飲みに誘われたはずがデパートに引っ張りこまれ、柄にもなく真剣にチョコレートを選びはじめた昔馴染みの連中の姿を見て。
そういや、オレにも関係のある行事になったんだっけかと独り言ちる。
安価で可愛らしい子供向けから、ちょいと手の出ないような高級品まで。
多種多様なチョコレートが飾られた特設コーナーを、大の男が四人並んで彷徨く様は、端から見たら異様なんじゃなかろうかと思ったものの。
真剣な顔をしてチョコレートを見ている悪友どもに突っ込むのも憚られて、華やいでいる売り場へと視線を流す。
たかがチョコレート。
されどチョコレート。
チョコレートひとつで何がどう変わるのか不思議でしょうがねえ。
なんてことを、以前のオレなら思ったまんま、そう口に出して言っていただろう。
だがいまは、小鳥遊のお陰で、大事なのはチョコレートそのものではなく、お互いへ向ける想いの程を確認することなのだと理解している。
ああでもないこうでもないと、雁首付き合わせてチョコレートを選ぶ昔馴染みどもを笑う気にもなれず。
かといって混ざりに行くほどの興味もなく。
ひとりふらりと場を離れ、フロアを順繰りに見てまわる。
靴やらアクセサリーやら鞄やら。
どうやらバレンタイン商戦とやらは、身につけるモノにまで展開されているらしい。
ハートマークの飛び交うフロアを、あちらこちらと冷やかしつつ、ぐるりとまわる。
小さなチョコレート一粒の値段にしちゃあ高価なソレを、真剣な顔をして選ぶ若い娘っ子もいりゃあ、小遣いを握りしめてオモチャみてえなチョコレートを見比べている子供もいて。
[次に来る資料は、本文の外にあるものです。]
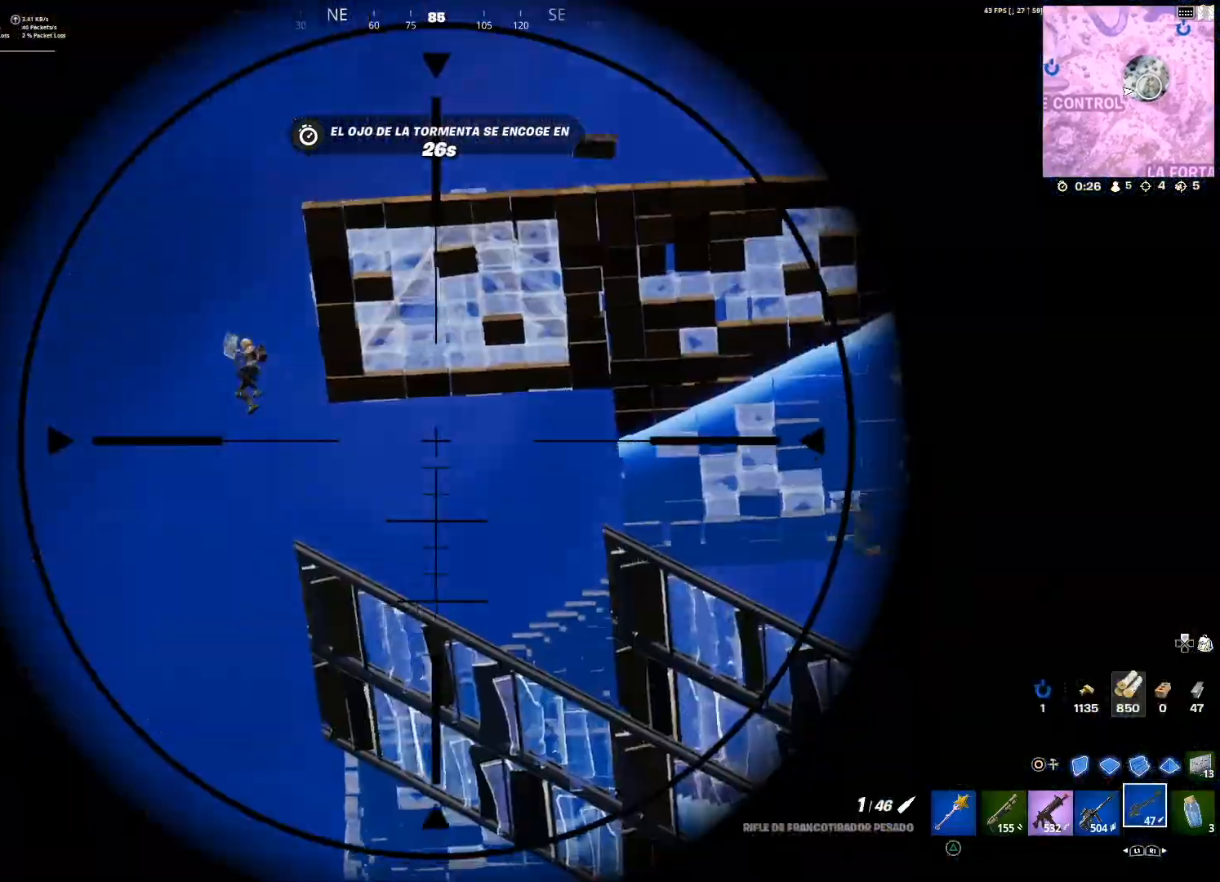
{"buttons": ["L2"], "left_stick": "left", "right_stick": "down-left", "events": [[133, "left_stick", "down-left"], [167, "right_stick", "center"], [233, "right_stick", "down-left"], [300, "left_stick", "left"]]}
そんな中にオッサンが混ざるのはさぞかし悪目立ちするだろうと遠慮してみたんだが。
どうやら、そんな必要はなかったらしい。
サラリーマンらしき人間が何人か。
メモを片手に大量のチョコレートを買い漁っているのを見かけ、チョコレート売り場へと戻る。
義理は義理で、人間関係の潤滑油として大事なんだろうけれどなあ。
ああなってくると、お歳暮やお中元とどう違うのかと首を捻りたくなってくる。
とはいえ、恋心の行く末を案じる娘っ子の邪魔をするよりゃあ、お使いに出されているらしい男どもに混じってる方が、オレも気が楽だ。
美濃班と同室になってからこっち、なんらかのオヤツを買い込んで与えるのが、なんとなく習慣づいちまってるこったし。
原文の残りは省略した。